From This is Gloucestershire


09:00 – 06 March 2008

The remains of a 2,000-year-old Roman high street have been found beneath Cirencester's historic Corn Hall.

Archaeologists believe they have discovered shop walls, the remains of a baker's oven and numerous Roman artefacts.

They have been working at the town centre site since January so developer Wildmoor can begin a multi-million pound transformation of the building and part of the adjoining King's Head Hotel. It is the largest site to be excavated in Cirencester since the 1960s. Laurie Coleman, project manager for Cotswold Archaeology, said: “This is a really big hole for Roman Cirencester. It helps to tie in a lot of the smaller excavations we've done over the years and enables us to build up an effective map of Roman Cirencester.

“We're in Roman Cirencester so you know if you dig a hole there is going to be Roman archaeology somewhere below you.

“We think these are the remains of shops which are just behind the portico. If you think of modern Cricklade Street it might have been an equivalent of that.

“This would have been a mercantile road which had everything a traveller would need, like clothes and shoes and food.”

Archaeologists had to assess ground levels to see which Roman remains had been left after 'medieval robbing', in which townspeople removed ground from the Corn Hall site and used it for construction elsewhere.

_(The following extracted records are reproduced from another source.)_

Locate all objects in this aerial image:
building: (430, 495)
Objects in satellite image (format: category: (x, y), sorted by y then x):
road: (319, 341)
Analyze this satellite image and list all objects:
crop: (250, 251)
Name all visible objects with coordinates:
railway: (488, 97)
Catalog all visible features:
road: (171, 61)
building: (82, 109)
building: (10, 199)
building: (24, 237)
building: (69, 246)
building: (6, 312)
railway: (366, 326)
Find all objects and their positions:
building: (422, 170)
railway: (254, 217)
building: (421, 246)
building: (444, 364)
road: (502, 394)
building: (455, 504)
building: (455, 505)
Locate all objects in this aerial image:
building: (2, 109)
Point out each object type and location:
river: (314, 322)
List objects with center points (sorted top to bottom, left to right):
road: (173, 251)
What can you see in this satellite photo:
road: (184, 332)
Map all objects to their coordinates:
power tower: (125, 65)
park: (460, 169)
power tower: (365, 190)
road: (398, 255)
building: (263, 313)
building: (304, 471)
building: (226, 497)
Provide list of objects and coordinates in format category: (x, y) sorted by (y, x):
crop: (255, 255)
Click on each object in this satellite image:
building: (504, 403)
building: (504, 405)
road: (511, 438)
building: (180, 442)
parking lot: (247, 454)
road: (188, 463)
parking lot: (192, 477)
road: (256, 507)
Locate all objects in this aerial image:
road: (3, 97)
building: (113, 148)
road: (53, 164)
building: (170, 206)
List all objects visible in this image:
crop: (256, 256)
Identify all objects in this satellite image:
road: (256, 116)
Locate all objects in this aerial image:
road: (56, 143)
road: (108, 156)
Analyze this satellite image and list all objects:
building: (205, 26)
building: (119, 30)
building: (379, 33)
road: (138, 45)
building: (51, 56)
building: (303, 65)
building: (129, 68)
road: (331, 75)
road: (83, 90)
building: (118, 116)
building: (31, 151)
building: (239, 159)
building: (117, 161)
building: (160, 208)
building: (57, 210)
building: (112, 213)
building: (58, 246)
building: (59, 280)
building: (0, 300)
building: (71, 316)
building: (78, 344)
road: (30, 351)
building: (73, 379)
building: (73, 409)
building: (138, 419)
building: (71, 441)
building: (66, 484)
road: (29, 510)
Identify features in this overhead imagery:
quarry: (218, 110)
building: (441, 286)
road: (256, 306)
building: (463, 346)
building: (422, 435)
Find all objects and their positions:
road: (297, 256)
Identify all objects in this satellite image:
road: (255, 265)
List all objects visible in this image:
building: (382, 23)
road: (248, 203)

Bronze coins, a preserved glass perfume bottle and pottery were also discovered.

Mr Coleman said: “It's fantastic. These structures give us a view of what everyday life would have been like in Roman Cirencester.”

All aspects of the find will be recorded and published so the information is preserved.

Wildmoor is expected to start construction in two weeks. Plans include putting a shopping arcade with a mixture of specialist and mainstream shops in the ground floor, and refurbishing and converting the Corn Hall's upper floors and frontage.